> [TASK BRIEF]
Show the lines below that contain the string "linecap".

> [DATA FOR REVIEW]
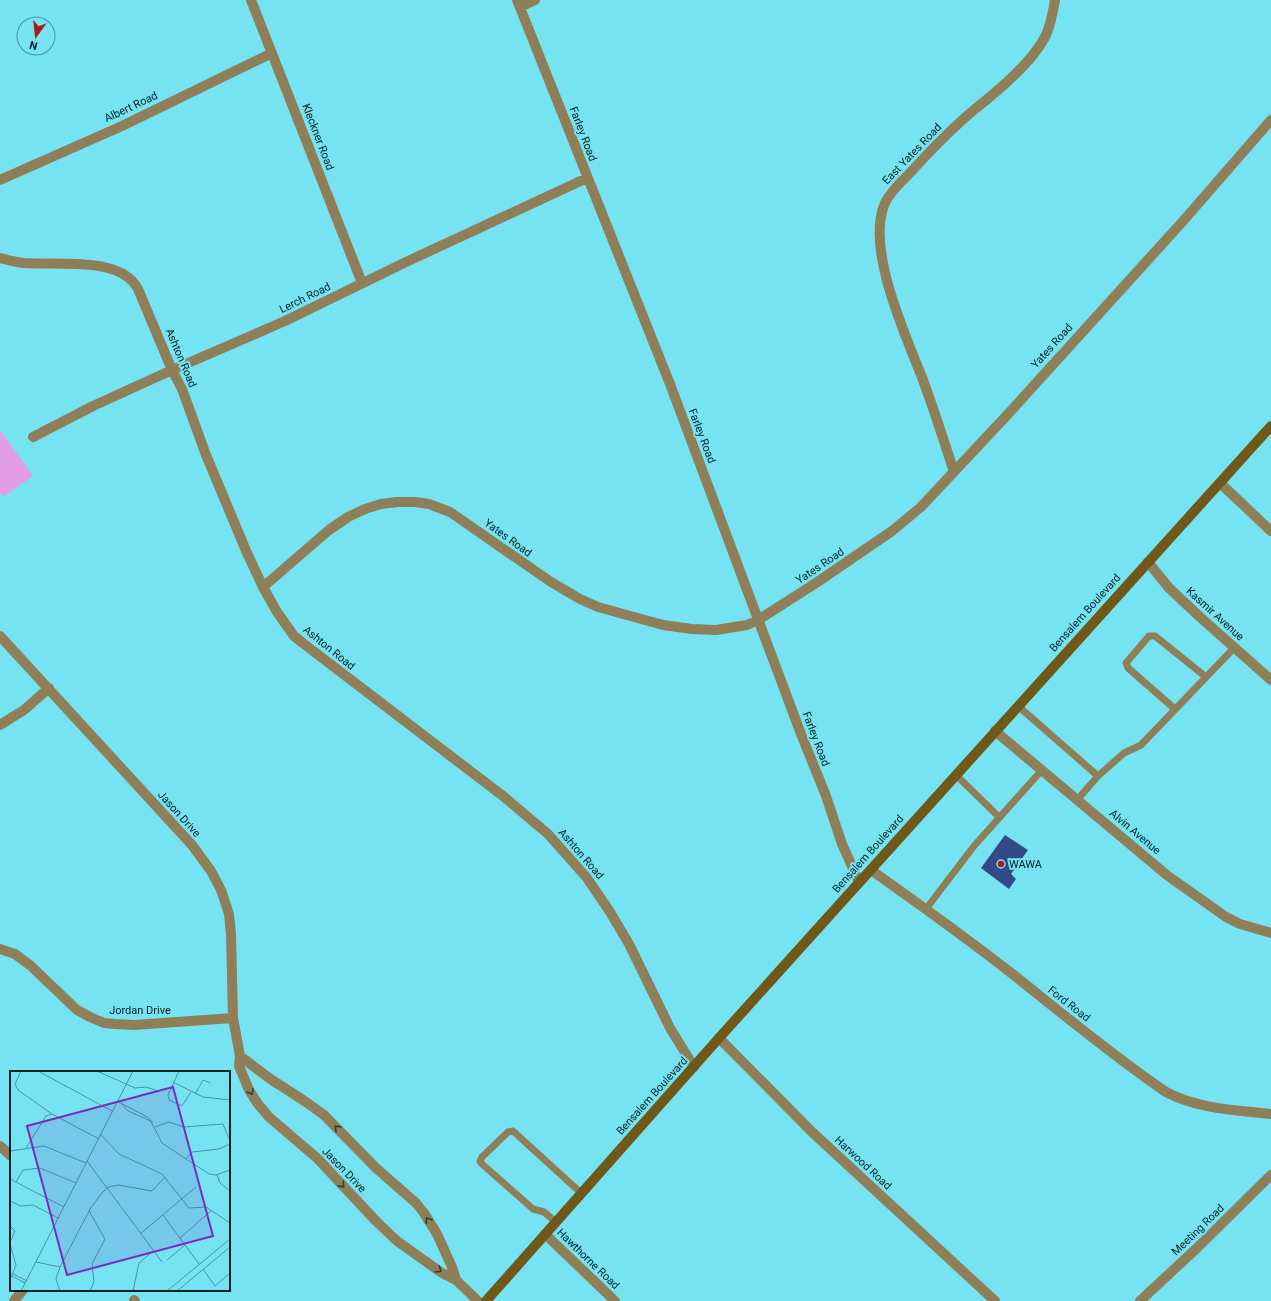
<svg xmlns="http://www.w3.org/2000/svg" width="1271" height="1301" viewBox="0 0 1271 1301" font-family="Roboto,sans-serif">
  <rect width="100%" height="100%" fill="#75e3f2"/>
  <path fill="#e49ee3" d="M 0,430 L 33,476 L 3,497 L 0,493 Z"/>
  <path fill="#344a86" d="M 1005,835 L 1028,850 L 1011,874 L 1016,879 L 1009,889 L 981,868 Z"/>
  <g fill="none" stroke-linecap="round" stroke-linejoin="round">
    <path stroke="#8f7f59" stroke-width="7" d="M 1018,706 L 1098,776 L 1077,800
      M 1175,709 L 1128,668 L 1126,663 L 1149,636 L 1155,636 L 1206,677
      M 956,775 L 999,817
      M 1098,776 L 1124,753 L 1141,745 L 1234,648
      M 926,909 L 974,846 L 1042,770
      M 556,1222 L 544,1212 L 533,1209 L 482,1164 L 480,1161 L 482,1157 L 508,1132 L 513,1131 L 581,1193"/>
    <path stroke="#8f7f59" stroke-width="10" d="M 251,0 L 362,283
      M 517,0 L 670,384 L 801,734 L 826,796 L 842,844 L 859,882
      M 520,7 L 535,0
      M 0,180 L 122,126 L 272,53
      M 0,258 C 8,260 15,262 24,263 C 52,265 110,258 131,280 C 134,282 136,286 138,289 L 172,370 L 182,389 L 206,455 L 247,553 L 263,587 L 277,612 L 294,636 L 304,644 L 503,796 L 548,834 L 587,878 L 610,912 L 629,944 L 670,1028 L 694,1067
      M 33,437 L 93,406 L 172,370 L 285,321 L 406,262 L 587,178
      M 954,472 C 944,441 934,410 923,380 C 906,336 865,248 885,203 C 890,192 900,183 908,175 C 929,152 951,129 975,109 C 998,91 1033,62 1046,35 C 1051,24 1053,12 1055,0
      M 1220,483 L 1271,531
      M 1148,562 L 1169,588 L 1200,617 L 1271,680
      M 263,587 L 329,530 L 348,517 L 365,509 L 381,504 L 397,502 L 415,502 L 429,504 L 450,512 L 551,582 L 580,599 L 598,607 L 663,625 L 692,629 L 716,630 L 747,625 L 758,620 L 816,583 L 892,531 L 921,507 L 1009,413 L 1184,220 L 1271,120
      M 0,636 L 192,845 L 211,871 L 221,890 L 229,914 L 231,934 L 233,1018 L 240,1056 L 239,1066 L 249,1090 L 258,1104 L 269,1117 L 318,1159 L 376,1221 L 397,1241 L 442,1273 L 456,1280 L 478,1301
      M 0,725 L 24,710 L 49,688
      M 995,731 L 1168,876 L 1226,917 L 1240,924 L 1271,933
      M 871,870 C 919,904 968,939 1015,976 C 1064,1015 1113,1056 1166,1092 C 1198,1109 1236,1110 1271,1114
      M 0,949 L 15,954 L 31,966 L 77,1010 L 90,1017 L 104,1023 L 115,1024 L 134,1025 L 233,1018
      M 719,1038 L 811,1131 L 995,1301
      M 240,1056 L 269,1078 L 306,1102 L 324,1115 L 376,1168 L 416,1203 L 424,1213 L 437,1234 L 452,1267 L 456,1280
      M 0,1146 L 11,1156
      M 545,1234 L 615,1301
      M 134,1300 L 135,1301
      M 14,1301 L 23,1290
      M 1140,1301 L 1197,1248 L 1271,1175"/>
    <path stroke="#705818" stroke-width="10" d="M 486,1301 L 719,1038 L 1271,426"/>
  </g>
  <defs><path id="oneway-chevron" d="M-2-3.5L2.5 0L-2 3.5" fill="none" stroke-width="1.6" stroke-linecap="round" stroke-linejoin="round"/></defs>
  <g stroke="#324137">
    <use href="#oneway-chevron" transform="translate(251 1092) rotate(60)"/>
    <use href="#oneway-chevron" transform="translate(337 1128) rotate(-136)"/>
    <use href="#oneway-chevron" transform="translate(342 1185) rotate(47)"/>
    <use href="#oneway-chevron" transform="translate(428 1220) rotate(-121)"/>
    <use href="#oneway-chevron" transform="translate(439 1270) rotate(33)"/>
  </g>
  <circle fill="#ad1c1d" stroke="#75e3f2" stroke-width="1.5" cx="1001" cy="864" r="4"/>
  <g text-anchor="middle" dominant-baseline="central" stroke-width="4" stroke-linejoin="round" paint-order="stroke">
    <g font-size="11" fill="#002024" stroke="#75e3f2">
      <text transform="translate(131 107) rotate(-25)">Albert Road</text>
      <text transform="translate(583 134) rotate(69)">Farley Road</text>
      <text transform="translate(318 137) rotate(69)">Kleckner Road</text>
      <text transform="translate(912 154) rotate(-46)">East Yates Road</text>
      <text transform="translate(305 298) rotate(-26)">Lerch Road</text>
      <text transform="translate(1052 346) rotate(-48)">Yates Road</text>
      <text transform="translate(181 358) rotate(67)">Ashton Road</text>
      <text transform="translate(702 436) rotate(69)">Farley Road</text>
      <text transform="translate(508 538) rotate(36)">Yates Road</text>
      <text transform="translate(820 566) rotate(-34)">Yates Road</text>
      <text transform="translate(1085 613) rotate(-48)">Bensalem Boulevard</text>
      <text transform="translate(1215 614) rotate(42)">Kasmir Avenue</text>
      <text transform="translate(329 648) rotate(39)">Ashton Road</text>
      <text transform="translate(816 739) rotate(69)">Farley Road</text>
      <text transform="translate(179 814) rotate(48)">Jason Drive</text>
      <text transform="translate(1135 832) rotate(40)">Alvin Avenue</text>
      <text transform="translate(581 854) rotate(49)">Ashton Road</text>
      <text transform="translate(868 854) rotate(-48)">Bensalem Boulevard</text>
      <text transform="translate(1069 1004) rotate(38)">Ford Road</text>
      <text x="140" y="1010">Jordan Drive</text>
      <text transform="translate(652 1096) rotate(-48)">Bensalem Boulevard</text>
      <text transform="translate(863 1163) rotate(43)">Harwood Road</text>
      <text transform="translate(344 1170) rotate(46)">Jason Drive</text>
      <text transform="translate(1198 1230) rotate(-44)">Meeting Road</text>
      <text transform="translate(588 1259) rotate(44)">Hawthorne Road</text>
    </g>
    <g font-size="11" fill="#002024" stroke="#75e3f2" text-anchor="start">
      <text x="1009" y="864">WAWA</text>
    </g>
  </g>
  <g transform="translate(10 1071)">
    <rect width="220" height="220" fill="#75e3f2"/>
    <path fill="none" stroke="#4695a0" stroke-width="1" d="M 11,0 L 5,13 L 8,19 L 42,43 L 89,68M 28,0 L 102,40M 87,0 L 125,17 L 136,16 L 148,20M 169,0 L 158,24 L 159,29 L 172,35 L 181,21M 163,11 L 193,26 L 220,29M 185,23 L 193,9 L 201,12M 107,30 L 139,47 L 152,72 L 199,103 L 206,104 L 220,99M 111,32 L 118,40 L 143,51M 145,56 L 159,51 L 174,56 L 213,53 L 220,70M 91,64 L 109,83 L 152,103 L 179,137 L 196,136 L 220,152M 16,77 L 36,45 L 42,43M 0,80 L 34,75 L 76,92M 176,88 L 182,81 L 209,78 L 220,73M 77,90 L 152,191M 207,104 L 210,112 L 220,120M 0,108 L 54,136M 6,111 L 13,99 L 30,97 L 66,112M 0,130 L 11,135 L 23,134 L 48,147M 79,140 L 95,168 L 82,193 L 84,211 L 80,220M 153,144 L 189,193M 0,155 L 5,160 L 0,171M 130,163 L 186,116M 170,167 L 202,139M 0,173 L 6,194 L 0,209M 157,189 L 175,174M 26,191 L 50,196M 193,198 L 205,215 L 220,202M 3,203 L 17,210M 2,205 L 15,212M 11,220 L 123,0M 50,220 L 46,208 L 50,196 L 80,138 L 91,123 L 98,116 L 108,114 L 142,120 L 155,106M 123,220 L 129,192 L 143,180M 157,220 L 220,168M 167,220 L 220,176"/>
    <path fill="#7b2cbf" fill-opacity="0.15" stroke="#7b2cbf" stroke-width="2" d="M 163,16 L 203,165 L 57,204 L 17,55 Z"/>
    <rect width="220" height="220" fill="none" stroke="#002024" stroke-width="2"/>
  </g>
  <g transform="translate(36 36) rotate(195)"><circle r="19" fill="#75e3f2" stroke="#4695a0"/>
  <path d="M0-3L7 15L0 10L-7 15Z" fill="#ad1c1d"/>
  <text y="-6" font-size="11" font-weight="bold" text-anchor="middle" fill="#002024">N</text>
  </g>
</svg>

> [RESPONSE TO THIS EXERCISE]
  <g fill="none" stroke-linecap="round" stroke-linejoin="round">
  <defs><path id="oneway-chevron" d="M-2-3.5L2.5 0L-2 3.5" fill="none" stroke-width="1.6" stroke-linecap="round" stroke-linejoin="round"/></defs>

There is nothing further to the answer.